⑤条件を満たせば,生身の人間関係だけでなく架空上の関係も,ある程度心の支えになり得ます。

 上記の提言は物議を醸すかもしれません。しかし,デジタル化はもはや避けられないものとして進行しています。高齢化,少子化もまた避けられない社会的な背景として存在する中,「猫の手も借りたい」のが精神科医療にかかわる者の一般的な感覚かと思います。私たちの感情を支える術を,毛嫌いすることなく模索しなければなりません。
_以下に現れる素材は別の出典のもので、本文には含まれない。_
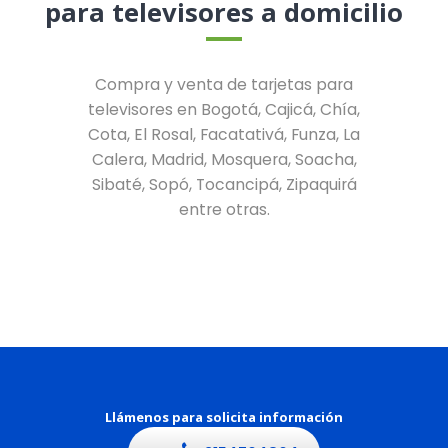
para televisores a domicilio
Compra y venta de tarjetas para
televisores en Bogotá, Cajicá, Chía,
Cota, El Rosal, Facatativá, Funza, La
Calera, Madrid, Mosquera, Soacha,
Sibaté, Sopó, Tocancipá, Zipaquirá
entre otras.
Llámenos para solicita información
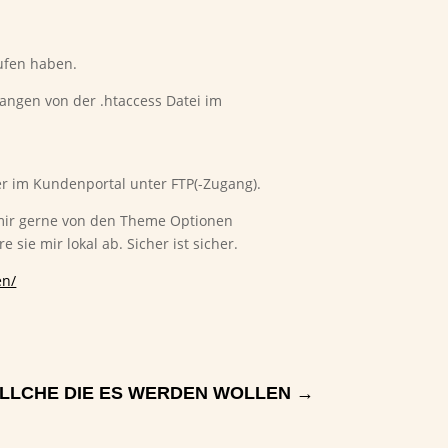
aufen haben.
fangen von der .htaccess Datei im
er im Kundenportal unter FTP(-Zugang).
h mir gerne von den Theme Optionen
sie mir lokal ab. Sicher ist sicher.
en/
SOLLCHE DIE ES WERDEN WOLLEN
→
 アニメ療法は,フィクションの要素を利用しながら,人間の葛藤,身体的,精神的,関係的,社会的苦悩を描く作品の鑑賞を通じて,精神の治癒効果を狙う療法です。なぜノンフィクションではなくフィクションなのかに関して言うと,ノンフィクションのリアリズムは私たちの直面するつらさに近すぎるゆえに,感情移入を妨げるリスクが高いと言えます。例えばいじめを受けている子どもが,同じようにいじめられている子どもが登場するノンフィクション作品を鑑賞すると,自分自身のストーリーを逐一描写されているようにも感じて,つらさや苦しみに対する自己防衛が働いてしまいます。そして己のつらさを否認し,「私は違う」と感情移入できなくなります。
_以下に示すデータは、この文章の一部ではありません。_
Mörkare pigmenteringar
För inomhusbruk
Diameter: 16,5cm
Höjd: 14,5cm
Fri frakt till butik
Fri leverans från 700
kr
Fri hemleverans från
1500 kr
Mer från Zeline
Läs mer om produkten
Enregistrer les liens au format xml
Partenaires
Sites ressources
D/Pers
 一方,フィクションの中にリアリズムを溶け込ませれば,生々しさが和らぎます。非現実的で私たちの日常とかけ離れているからこそ,心の余裕を感じさせてくれるのです。筆者はそうしたはたらきを「想像で埋める欠如」と呼称しています。アニメなどフィクションの物語内容は現実とのつながりが乏しいからこそ,鑑賞者には“己の都合によって”解釈する余地が残されます。コンテンツの性質によって,鑑賞者は知らず知らずのうちに安心させられているのです。私たちは安心して作品内容を鑑賞できると,感情移入するための心の扉が開きます。

 感情移入は物語へののめり込み(没入)に基づいています。それができなければ,物語作品に対する評価(批判)が鑑賞者の胸の内に湧き上がります。批判は物語世界からの離脱を促すため,感情移入を前提とした自己変容への期待は薄くならざるを得ません。一方,物語への没入は自己変容へとつながります。当然,筆者が提唱するアニメ療法においても,ポジティブな心理的効果は,批判ではなく没入体験を経ることから始まります。つまりは,作品世界内において,現実世界での社会的規範が乏しいからこそ,フィクション作品のほうが批判の感情を生じさせにくい可能性があるということです。